The directive GEOMETRY (see Section \ref{sec:geom}) is an example of a
compound directive.

Some limited checking of the input for self-consistency is performed
by the input module, but most defaults are imposed by the application
modules at runtime.  It is therefore usually impossible to determine
beforehand whether or not all selected options are consistent with
each other.

\sloppy

In the rest of this document, the following notation and syntax
conventions are used in the generic descriptions of the NWChem input.
\begin{itemize}
\item a directive name always appears in all-capitals, and in computer
  typeface (e.g., \verb+GEOMETRY+, \verb+BASIS+, \verb+SCF+).  Note
  that the case of directives and keywords is ignored in the actual
  input.
\item a keyword always appears in lower case, in computer typeface
  (e.g., {\tt swap}, {\tt print}, {\tt units}, {\tt bqbq}).
\item variable names always appear in lower case, in computer
  typeface, and enclosed in angle brackets to distinguish them from
  keywords (e.g., {\tt <input\_filename>}, {\tt <basisname>}, {\tt
    <tag>}).
\item \verb+$variable$+ is used to indicate the substitution of the
  value of a variable.
\item \verb+()+ is used to group items (the parentheses and other
  special symbols should not appear in the input).
\item \verb+||+ separate exclusive options, parameters, or formats.
\item \verb+[ ]+ enclose optional entries that have a default value.
\item \verb+< >+ enclose a type, a name of a value to be specified, or
  a default value, if any.
\item \verb+\+ is used to concatenate lines in a description.
\item \verb+...+ is used to indicate indefinite continuation of a
  list.
\end{itemize}

\fussy

An input parameter is identified in the description of the directive
by prefacing the name of the item with the type of data expected,
i.e.,
\begin{itemize}
\item \verb+string +  -- an ASCII character string
\item \verb+integer+ --  integer value(s) for a variable or an array
\item \verb+logical+ --  true/false logical variable
\item \verb+real   +  -- real floating point value(s) for a variable or an array
\item \verb+double + -- synonymous with real
\end{itemize}

If an input item is not prefaced by one of these type names,
it is assumed to be of type ``string''.

In addition, integer lists may be specified using Fortran triplet
notation, which interprets \verb+lo:hi:inc+ as \verb+lo+, \verb=lo+inc=,
\verb=lo+2*inc=, \ldots, \verb+hi+.  For example, where a list of
integers is expected in the input, the following two lines are
equivalent
\begin{verbatim}
   7 10 21:27:2 1:3 99
   7 10 21 23 25 27 1 2 3 99
\end{verbatim}
(In Fortran triplet notation,  the increment, if unstated, is 1; e.g., 1:3 = 1:3:1.)

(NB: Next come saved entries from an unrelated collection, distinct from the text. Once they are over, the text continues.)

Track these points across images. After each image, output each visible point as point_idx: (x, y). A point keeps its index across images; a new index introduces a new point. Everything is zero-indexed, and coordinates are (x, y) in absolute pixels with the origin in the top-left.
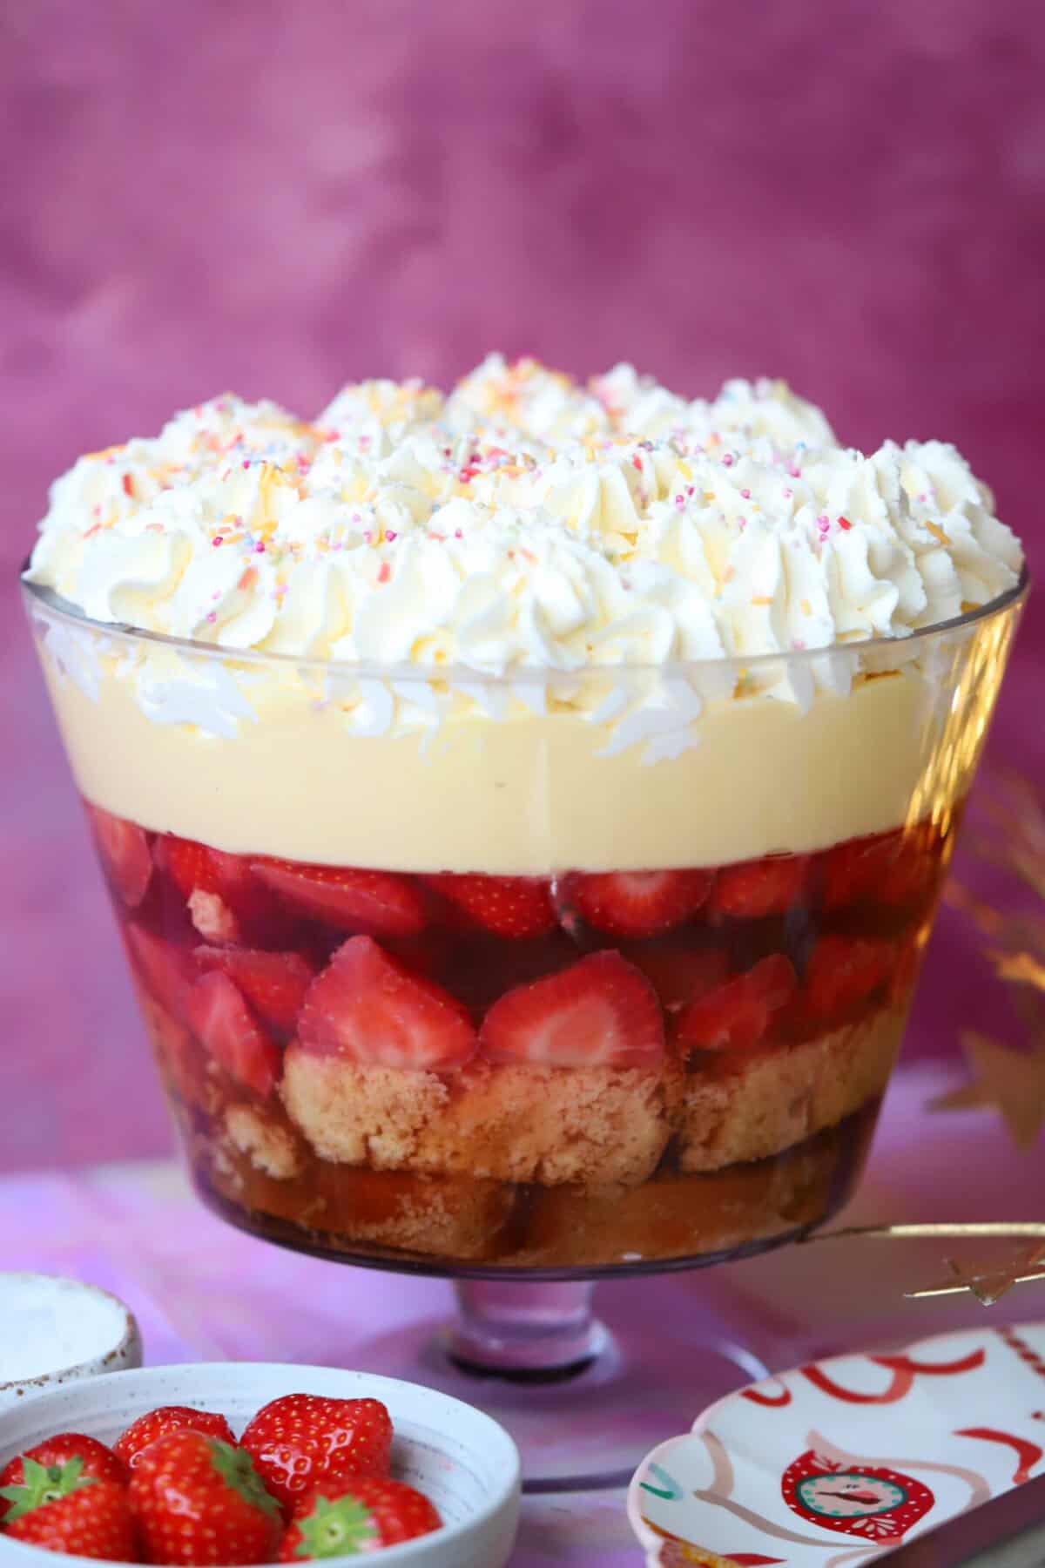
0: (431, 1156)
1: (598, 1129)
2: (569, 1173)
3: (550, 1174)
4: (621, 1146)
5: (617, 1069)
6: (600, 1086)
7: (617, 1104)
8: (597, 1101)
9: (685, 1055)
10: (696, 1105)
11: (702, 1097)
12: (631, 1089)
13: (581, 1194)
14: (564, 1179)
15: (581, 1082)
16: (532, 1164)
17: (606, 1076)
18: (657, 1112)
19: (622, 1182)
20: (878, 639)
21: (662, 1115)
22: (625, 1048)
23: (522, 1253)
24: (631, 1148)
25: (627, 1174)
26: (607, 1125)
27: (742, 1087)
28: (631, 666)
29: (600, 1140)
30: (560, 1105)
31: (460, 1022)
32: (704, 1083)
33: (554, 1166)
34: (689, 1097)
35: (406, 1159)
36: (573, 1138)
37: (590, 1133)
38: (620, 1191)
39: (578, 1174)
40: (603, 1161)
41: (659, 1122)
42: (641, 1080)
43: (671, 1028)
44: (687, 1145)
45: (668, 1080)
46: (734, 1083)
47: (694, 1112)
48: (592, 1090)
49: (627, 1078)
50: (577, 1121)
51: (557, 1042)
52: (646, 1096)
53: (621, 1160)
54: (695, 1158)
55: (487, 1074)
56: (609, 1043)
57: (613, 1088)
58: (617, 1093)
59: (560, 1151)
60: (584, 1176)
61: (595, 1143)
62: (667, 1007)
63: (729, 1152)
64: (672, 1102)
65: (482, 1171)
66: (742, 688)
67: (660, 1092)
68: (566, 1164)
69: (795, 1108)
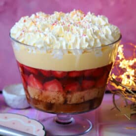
0: (40, 99)
1: (57, 98)
5: (58, 92)
6: (56, 94)
7: (58, 96)
9: (66, 91)
11: (69, 96)
12: (60, 94)
16: (50, 101)
19: (60, 104)
20: (86, 49)
21: (64, 97)
24: (60, 101)
28: (56, 49)
34: (67, 96)
36: (54, 99)
43: (64, 88)
47: (67, 98)
50: (54, 97)
54: (68, 102)
56: (57, 89)
57: (58, 94)
62: (63, 86)
65: (45, 101)
66: (69, 52)
67: (63, 95)
68: (53, 101)
69: (81, 98)
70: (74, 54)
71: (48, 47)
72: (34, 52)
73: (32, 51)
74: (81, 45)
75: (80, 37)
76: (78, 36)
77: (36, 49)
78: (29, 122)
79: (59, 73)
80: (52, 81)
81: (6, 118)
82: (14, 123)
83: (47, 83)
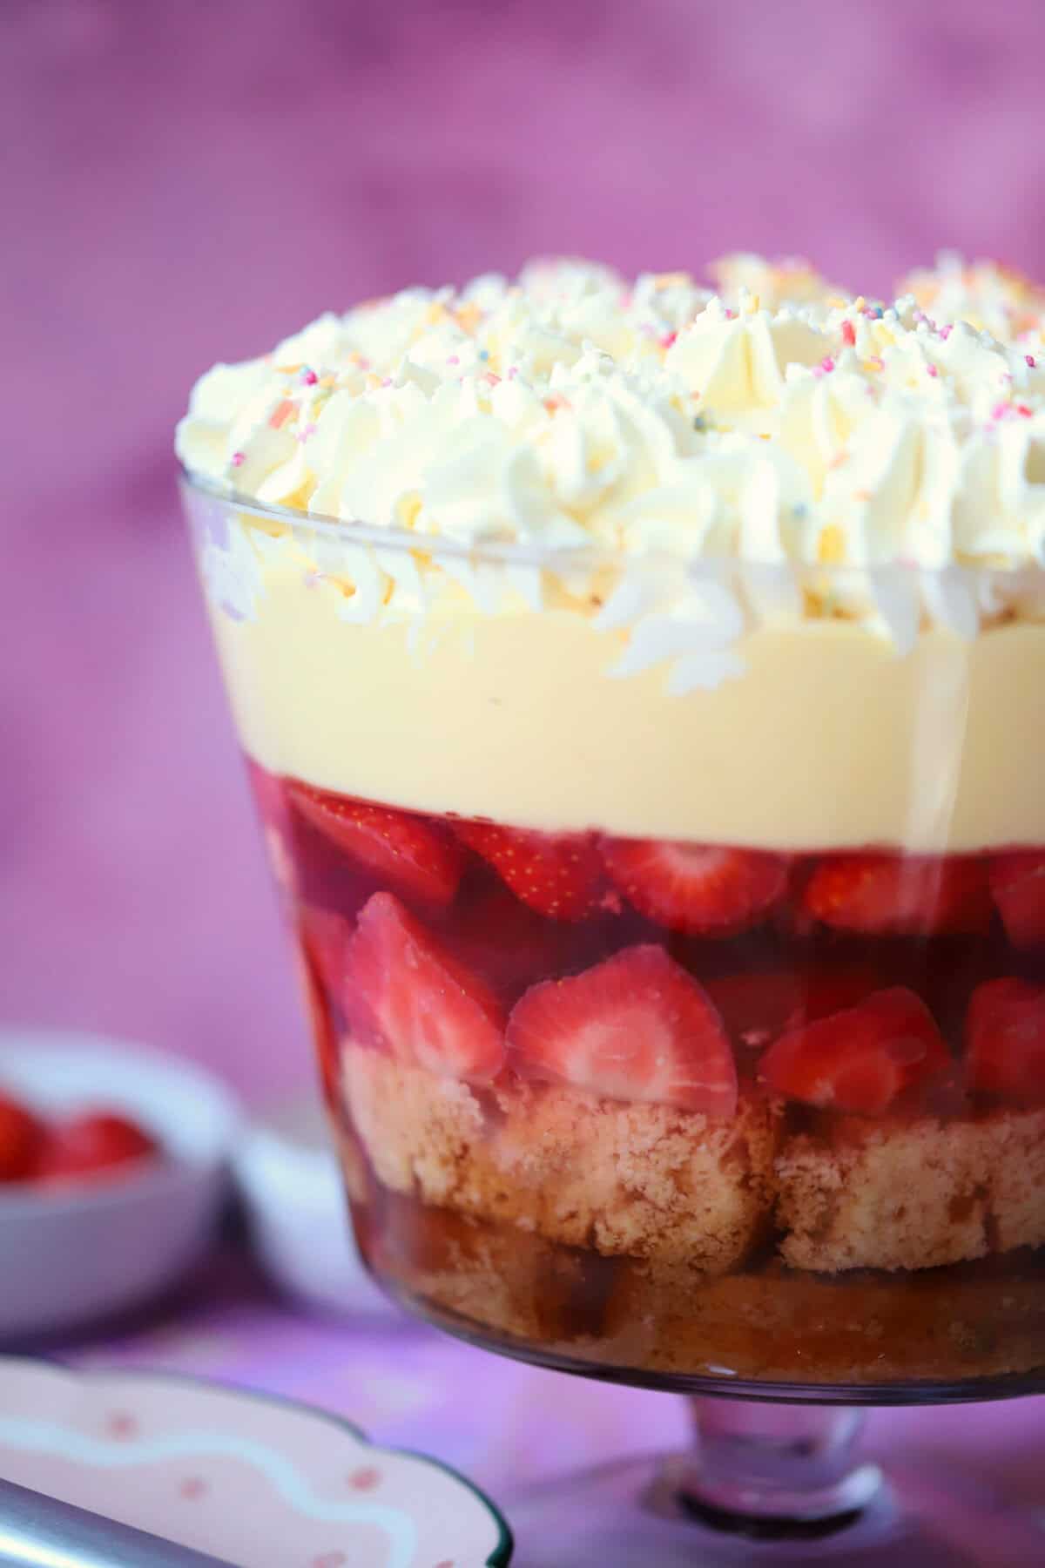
0: (473, 1195)
1: (661, 1191)
2: (627, 1240)
3: (605, 1241)
4: (692, 1216)
5: (683, 1112)
6: (658, 1130)
7: (680, 1159)
8: (653, 1150)
9: (776, 1107)
10: (793, 1178)
11: (799, 1168)
12: (697, 1140)
13: (643, 1272)
14: (622, 1247)
15: (632, 1122)
16: (583, 1222)
17: (666, 1118)
18: (737, 1178)
19: (697, 1263)
21: (744, 1184)
22: (687, 1083)
23: (582, 1340)
24: (706, 1222)
25: (702, 1256)
26: (670, 1184)
27: (861, 1162)
29: (662, 1204)
30: (610, 1149)
31: (484, 1017)
32: (806, 1150)
33: (608, 1229)
34: (781, 1164)
35: (450, 1195)
36: (634, 1196)
37: (649, 1192)
38: (693, 1278)
39: (639, 1244)
40: (669, 1232)
41: (739, 1193)
42: (711, 1128)
43: (746, 1066)
44: (788, 1231)
45: (752, 1136)
46: (848, 1157)
47: (790, 1188)
48: (645, 1134)
49: (696, 1125)
50: (629, 1172)
51: (599, 1064)
52: (719, 1152)
53: (692, 1234)
54: (798, 1249)
55: (527, 1095)
57: (675, 1136)
58: (679, 1145)
59: (616, 1210)
60: (646, 1249)
61: (655, 1207)
62: (744, 1036)
63: (850, 1251)
64: (757, 1168)
65: (526, 1222)
66: (817, 606)
67: (740, 1150)
68: (623, 1229)
69: (958, 1209)
70: (878, 627)
71: (563, 533)
72: (407, 602)
73: (390, 586)
74: (962, 517)
75: (963, 431)
76: (937, 416)
77: (422, 558)
78: (364, 1481)
79: (690, 871)
80: (610, 971)
81: (122, 1426)
82: (194, 1489)
83: (551, 993)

The directive \verb+VECTORS+ (Section \ref{sec:vectors}) is presented here
as an example of an NWChem input directive.  The general form of the
directive is as follows:
\begin{verbatim}
  VECTORS [input (<string input_movecs default atomic>) || \
                   (project <string basisname> <string filename>)] \
          [swap [(alpha||beta)] <integer vec1 vec2> ...] \
          [output <string output_movecs default $file_prefix$.movecs>]
\end{verbatim}

This directive contains three optional keywords, as indicated by the
three main sets of square brackets enclosing the keywords \verb+input+,
\verb+swap+, and \verb+output+.  The keyword \verb+input+ allows the
user to specify the source of the molecular orbital vectors.
There are two mutually exclusive options for
specifying the vectors, as indicated by the \verb+||+ symbol
separating the option descriptions;
\begin{verbatim}
  (<string input_movecs default atomic>) || \
                  (project <string basisname> <string filename>) \
\end{verbatim}

The first option, \verb+(<string input_movecs default atomic>)+,
allows the user to specify an ASCII character string for the parameter
{\tt input\_movecs}.  If no entry is specified, the code uses the
default \verb+atomic+ (i.e., atomic guess).  The second option,
{\tt(project <string basisname> <string filename>)}, contains the
keyword \verb+project+, which takes two string arguments.  When this
keyword is used, the vectors in file \verb+<filename>+ will be
projected from the (smaller) basis \verb+<basisname>+ into the current
atomic orbital (AO) basis.

The second keyword, \verb+swap+, allows the user to re-order the
starting vectors, specifying the pairs of vectors to be swapped.  As
many pairs as the user wishes to have swapped can be listed for {\tt
  <integer vec1 vec2 ... >}.  The optional keywords \verb+alpha+ and
\verb+beta+ allow the user to swap the alpha or beta spin orbitals.

The third keyword, \verb+output+, allows the user to tell the code
where to store the vectors, by specifying an ASCII string for the
parameter {\tt output\_movecs}.  If no entry is specified for this
parameter, the default is to write the vectors back into either the
user- specified MO vectors input file or, if this is not available,
the file \verb+$file_prefix$.movecs+.

A particular example of the \verb+VECTORS+ directive is shown below.
It specifies both the \verb+input+ and \verb+output+ keywords, but
does not use the \verb+swap+ option.
\begin{verbatim}
  vectors input project "small basis" small_basis.movecs \
          output large_basis.movecs
\end{verbatim}
This directive tells the code to generate input vectors by projecting
from vectors in a smaller basis named \verb+"small basis"+, which is
stored in the file \verb+small_basis.movecs+.  The output vectors will
be stored in the file \verb+large_basis.movecs+.

The order of keyed optional entries within a directive should not
matter, unless noted otherwise in the specific instructions for a
particular directive.